News

State Question 805: A Battle Worth Fighting

By Dr. Tiffany Crutcher, a reform advocate and the Founder and Executive Director of the Terence Crutcher Foundation 

Published 10/25/2020 | Reading Time 2 min 2 sec 

Oklahoma is the top incarcerator in the U.S. yet again, according to a recent Bureau of Justice Statistics report. At some point, Oklahomans have to look at our overcrowded prisons and ask, “Is it worth it? And is this working?” 

Unfortunately, these statistics are just a portion of years’ worth of research that shows Oklahoma’s methods of keeping criminals off the streets aren’t working, but only furthering recidivism and adding to the overcrowded prison system.

The “tough on crime” mentality is outdated and isn’t keeping Oklahoma safe. That’s why we need to vote ‘yes’ on State Question 805 on Nov. 3. It is a step in the right direction to help solve our state’s incarceration crisis. SQ 805 would end the practice of adding decades to a person’s sentence for previous nonviolent offenses.

As a reform advocate and the founder and president of the Terence Crutcher Foundation, I see these injustices constantly. In Oklahoma, Black people serve 35% longer sentences for drug crimes than any other group of people. This is made possible by the unjust use of sentence penalties.

Oklahoma has a long history of racial inequities that continue to permeate our criminal justice system. Oklahoma locks up more Black Americans than any other state. We know that Black and Brown people don’t commit crimes at a higher rate than white people, but they are disproportionately impacted by the discretion in our system, including the use of sentence penalties. SQ 805 would help to address these racial injustices.

The prison system was designed to keep the public safe, to hold people accountable and to rehabilitate them so they can return as contributing members of society. Yet we know that the system does not believe in redemption and it does not keep the public safe.

Holberton

Excessive sentences punish people for acting out of sheer desperation to help their families and themselves. For example, one woman was sentenced to serve 15 years just for stealing basic necessities. Had she not had a previous conviction, her sentence would have been minuscule in comparison.

But the system punished this woman for a crime she had already served time for — not just for the crime she most recently committed.

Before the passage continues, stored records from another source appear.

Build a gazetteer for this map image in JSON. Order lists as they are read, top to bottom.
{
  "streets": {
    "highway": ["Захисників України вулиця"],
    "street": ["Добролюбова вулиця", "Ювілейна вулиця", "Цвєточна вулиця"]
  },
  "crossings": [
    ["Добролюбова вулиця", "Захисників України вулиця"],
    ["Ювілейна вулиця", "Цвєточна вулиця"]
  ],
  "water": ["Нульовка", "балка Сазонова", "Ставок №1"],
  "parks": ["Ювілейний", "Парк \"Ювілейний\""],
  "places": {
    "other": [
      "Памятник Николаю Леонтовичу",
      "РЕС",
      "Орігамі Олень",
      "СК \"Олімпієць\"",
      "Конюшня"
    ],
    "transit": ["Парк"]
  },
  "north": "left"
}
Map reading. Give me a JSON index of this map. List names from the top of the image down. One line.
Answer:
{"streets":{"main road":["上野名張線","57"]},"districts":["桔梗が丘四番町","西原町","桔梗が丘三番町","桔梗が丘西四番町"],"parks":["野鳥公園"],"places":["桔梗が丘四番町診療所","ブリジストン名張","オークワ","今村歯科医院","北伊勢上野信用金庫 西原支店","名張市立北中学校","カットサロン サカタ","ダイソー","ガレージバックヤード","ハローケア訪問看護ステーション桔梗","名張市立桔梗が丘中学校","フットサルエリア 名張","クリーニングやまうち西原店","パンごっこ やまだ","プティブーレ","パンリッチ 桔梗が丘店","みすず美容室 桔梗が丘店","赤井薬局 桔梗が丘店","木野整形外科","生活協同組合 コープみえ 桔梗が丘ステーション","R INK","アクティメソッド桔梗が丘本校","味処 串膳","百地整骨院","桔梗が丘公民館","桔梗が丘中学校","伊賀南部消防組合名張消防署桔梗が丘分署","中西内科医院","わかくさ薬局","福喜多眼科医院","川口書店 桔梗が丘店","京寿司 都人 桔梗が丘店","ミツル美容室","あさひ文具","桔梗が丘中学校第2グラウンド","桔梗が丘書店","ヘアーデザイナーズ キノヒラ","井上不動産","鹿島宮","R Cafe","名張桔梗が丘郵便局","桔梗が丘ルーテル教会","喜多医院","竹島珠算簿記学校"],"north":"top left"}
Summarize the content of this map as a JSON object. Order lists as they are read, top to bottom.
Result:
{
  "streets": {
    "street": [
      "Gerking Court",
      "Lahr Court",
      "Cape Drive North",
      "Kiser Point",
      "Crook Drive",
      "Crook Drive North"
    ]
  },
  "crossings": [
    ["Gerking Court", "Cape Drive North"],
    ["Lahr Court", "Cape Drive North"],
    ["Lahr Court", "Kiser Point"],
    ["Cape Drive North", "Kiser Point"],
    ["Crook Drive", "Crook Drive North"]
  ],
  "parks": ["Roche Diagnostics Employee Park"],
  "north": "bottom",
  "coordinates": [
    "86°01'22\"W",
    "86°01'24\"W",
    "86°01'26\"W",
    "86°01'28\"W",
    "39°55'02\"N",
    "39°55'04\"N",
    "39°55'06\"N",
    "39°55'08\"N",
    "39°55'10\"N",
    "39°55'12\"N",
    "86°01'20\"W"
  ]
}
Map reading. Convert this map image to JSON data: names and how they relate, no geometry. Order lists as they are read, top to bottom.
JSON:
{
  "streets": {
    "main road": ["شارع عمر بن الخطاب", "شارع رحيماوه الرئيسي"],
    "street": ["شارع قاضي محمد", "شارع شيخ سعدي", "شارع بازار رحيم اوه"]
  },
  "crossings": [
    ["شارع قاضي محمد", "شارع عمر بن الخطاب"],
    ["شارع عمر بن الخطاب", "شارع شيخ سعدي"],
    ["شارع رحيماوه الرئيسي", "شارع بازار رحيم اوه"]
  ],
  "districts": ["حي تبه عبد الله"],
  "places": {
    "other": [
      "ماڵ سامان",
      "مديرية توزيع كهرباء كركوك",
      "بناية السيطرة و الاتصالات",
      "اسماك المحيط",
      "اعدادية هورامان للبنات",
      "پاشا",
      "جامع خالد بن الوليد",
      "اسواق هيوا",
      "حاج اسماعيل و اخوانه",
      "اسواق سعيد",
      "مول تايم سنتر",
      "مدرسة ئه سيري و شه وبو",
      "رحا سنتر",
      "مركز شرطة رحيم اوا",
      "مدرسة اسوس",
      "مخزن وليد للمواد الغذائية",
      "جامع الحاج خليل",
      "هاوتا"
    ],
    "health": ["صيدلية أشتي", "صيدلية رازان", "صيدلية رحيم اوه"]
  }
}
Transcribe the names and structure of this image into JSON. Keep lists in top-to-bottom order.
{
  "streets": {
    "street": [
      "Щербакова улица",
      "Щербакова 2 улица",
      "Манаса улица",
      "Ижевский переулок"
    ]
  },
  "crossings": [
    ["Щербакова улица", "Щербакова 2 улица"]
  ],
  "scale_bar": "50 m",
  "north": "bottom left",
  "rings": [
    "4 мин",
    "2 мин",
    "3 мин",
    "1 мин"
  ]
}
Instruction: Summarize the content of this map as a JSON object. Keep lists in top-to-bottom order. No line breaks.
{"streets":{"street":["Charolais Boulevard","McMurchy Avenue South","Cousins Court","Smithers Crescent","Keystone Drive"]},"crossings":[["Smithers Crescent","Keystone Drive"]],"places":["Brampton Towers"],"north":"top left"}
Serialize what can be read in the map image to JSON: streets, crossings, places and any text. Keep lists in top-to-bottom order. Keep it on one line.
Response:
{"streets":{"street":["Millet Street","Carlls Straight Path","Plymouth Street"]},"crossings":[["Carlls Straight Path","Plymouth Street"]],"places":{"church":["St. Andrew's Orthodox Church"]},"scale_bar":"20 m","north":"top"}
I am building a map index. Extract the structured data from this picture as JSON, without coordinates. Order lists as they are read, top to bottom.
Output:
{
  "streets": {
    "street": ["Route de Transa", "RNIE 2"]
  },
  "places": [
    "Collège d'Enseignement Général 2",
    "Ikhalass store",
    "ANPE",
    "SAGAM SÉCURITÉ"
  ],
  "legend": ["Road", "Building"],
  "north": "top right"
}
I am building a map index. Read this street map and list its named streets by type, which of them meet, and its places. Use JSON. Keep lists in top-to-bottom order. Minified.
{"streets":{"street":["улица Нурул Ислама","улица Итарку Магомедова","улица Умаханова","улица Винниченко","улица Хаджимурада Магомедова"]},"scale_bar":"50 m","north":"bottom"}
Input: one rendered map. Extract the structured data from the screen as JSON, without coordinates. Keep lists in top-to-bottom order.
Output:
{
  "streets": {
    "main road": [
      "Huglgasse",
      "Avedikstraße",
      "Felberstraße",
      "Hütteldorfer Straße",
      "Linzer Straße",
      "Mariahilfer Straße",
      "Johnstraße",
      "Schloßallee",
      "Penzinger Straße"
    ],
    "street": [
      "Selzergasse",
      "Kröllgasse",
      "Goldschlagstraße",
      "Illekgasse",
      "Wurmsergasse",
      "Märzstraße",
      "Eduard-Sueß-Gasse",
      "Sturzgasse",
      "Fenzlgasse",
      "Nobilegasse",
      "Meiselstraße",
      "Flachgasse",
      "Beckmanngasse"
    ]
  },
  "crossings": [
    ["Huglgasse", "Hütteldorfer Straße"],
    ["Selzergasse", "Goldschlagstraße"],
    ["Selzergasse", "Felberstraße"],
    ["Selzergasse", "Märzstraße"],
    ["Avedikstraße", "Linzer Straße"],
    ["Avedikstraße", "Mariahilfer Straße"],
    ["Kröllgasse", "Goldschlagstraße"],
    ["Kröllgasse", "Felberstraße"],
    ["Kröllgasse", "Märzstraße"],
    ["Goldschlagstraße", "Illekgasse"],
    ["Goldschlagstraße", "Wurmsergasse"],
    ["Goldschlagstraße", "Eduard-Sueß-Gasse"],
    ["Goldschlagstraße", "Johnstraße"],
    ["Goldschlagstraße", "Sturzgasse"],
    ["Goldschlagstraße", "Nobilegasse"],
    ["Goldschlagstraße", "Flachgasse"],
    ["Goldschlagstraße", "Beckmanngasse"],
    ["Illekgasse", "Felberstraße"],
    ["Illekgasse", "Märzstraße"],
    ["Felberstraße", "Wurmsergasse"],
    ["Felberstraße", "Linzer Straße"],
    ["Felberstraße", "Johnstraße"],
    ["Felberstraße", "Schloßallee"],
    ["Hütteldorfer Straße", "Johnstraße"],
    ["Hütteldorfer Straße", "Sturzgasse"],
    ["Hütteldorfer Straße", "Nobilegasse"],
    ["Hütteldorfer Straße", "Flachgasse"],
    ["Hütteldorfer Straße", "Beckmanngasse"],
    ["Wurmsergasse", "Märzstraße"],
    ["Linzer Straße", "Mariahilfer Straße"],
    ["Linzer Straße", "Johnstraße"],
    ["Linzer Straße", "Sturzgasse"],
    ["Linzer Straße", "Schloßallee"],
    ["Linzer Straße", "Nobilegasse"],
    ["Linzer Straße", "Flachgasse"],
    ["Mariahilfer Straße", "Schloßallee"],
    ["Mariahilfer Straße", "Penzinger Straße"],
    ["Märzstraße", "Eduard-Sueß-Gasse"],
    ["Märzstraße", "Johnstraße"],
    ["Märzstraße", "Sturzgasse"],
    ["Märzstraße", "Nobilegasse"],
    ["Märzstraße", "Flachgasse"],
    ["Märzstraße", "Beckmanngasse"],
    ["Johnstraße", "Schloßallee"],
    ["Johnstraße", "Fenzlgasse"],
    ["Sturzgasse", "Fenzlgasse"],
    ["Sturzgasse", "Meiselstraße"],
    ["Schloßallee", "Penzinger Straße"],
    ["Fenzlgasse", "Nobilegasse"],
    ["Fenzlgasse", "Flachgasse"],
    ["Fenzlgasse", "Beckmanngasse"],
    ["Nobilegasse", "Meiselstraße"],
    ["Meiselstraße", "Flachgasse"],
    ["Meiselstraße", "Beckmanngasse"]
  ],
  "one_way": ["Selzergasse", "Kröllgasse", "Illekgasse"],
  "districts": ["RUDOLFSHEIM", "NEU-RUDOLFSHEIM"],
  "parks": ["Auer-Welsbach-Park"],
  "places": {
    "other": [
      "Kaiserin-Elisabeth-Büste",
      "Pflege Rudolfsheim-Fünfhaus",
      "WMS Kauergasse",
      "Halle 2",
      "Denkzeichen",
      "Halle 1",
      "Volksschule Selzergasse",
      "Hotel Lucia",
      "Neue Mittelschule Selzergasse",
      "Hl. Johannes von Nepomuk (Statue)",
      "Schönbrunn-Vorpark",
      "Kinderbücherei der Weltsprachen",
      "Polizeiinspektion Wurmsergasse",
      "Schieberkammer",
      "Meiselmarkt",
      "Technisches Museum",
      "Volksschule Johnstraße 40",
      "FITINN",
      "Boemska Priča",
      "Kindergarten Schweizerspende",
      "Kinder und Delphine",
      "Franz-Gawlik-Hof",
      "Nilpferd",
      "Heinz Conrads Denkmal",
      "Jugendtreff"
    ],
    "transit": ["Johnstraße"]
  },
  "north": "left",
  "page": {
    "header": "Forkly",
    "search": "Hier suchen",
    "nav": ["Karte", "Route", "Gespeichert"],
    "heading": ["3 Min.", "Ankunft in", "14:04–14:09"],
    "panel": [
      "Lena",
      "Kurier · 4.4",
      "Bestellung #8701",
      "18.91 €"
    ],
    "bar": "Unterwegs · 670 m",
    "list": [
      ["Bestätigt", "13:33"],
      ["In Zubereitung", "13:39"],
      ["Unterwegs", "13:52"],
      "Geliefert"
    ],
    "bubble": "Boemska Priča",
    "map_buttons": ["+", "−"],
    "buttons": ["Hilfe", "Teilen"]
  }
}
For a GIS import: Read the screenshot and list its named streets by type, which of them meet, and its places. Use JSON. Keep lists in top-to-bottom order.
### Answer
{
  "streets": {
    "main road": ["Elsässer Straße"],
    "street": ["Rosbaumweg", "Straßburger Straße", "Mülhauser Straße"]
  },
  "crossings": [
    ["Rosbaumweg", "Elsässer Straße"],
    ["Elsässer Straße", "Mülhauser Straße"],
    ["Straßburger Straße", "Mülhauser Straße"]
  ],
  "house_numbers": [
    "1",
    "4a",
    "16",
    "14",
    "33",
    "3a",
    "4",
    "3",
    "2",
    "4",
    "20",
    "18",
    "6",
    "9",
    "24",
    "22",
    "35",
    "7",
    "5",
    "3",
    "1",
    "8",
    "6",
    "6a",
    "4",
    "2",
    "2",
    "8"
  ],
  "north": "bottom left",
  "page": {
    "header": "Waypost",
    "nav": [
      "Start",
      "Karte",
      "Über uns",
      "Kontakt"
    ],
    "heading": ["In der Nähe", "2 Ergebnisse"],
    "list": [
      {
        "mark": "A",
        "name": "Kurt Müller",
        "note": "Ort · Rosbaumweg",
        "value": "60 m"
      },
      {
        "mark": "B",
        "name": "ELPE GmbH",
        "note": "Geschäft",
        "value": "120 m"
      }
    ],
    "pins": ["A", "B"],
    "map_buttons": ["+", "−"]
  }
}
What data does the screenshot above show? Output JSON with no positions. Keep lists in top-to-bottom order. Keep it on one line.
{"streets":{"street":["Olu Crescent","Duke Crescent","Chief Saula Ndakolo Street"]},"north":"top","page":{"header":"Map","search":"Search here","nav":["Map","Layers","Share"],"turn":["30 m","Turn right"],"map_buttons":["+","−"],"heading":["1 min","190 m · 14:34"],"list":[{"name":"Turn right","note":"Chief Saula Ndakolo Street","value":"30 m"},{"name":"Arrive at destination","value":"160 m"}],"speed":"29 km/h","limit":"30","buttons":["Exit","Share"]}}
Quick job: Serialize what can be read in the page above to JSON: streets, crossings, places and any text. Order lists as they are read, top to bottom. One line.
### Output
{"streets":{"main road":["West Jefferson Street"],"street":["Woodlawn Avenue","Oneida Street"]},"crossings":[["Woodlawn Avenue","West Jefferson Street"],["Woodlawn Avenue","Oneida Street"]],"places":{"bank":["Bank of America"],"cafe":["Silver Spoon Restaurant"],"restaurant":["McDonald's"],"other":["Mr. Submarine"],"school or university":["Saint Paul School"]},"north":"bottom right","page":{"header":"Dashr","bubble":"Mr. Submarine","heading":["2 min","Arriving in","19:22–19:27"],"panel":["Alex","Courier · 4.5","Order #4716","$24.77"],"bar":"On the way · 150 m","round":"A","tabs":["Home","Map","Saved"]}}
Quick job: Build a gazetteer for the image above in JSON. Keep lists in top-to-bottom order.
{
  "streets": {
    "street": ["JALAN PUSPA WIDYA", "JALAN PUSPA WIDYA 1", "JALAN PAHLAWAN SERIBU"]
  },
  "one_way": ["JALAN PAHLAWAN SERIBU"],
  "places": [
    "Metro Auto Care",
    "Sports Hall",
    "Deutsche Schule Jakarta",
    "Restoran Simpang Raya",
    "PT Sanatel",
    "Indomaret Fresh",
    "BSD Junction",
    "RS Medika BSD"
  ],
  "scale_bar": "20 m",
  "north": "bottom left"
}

This isn’t to say that SQ 805 will give anyone a free pass. Instead, it is saying that sentences should match the crime committed, not match the crime committed and impose additional decades for past crimes. We should focus more time and resources into rehabilitation to help people who act out of desperation, not force a disproportionate punishment onto them.

People convicted of a nonviolent crime will still face a just sentence. Prosecutors will still have discretion to seek the maximum sentence for a nonviolent crime and still hold people accountable.

Our current system is broken. It punishes people for far too long and wastes Oklahoma’s money and resources. This is a battle we need to fight. So pick up your ballot. Go to the polls. Vote. Vote ‘yes’ on State Question 805 to end an outdated, harmful practice and push back on inequity and injustice.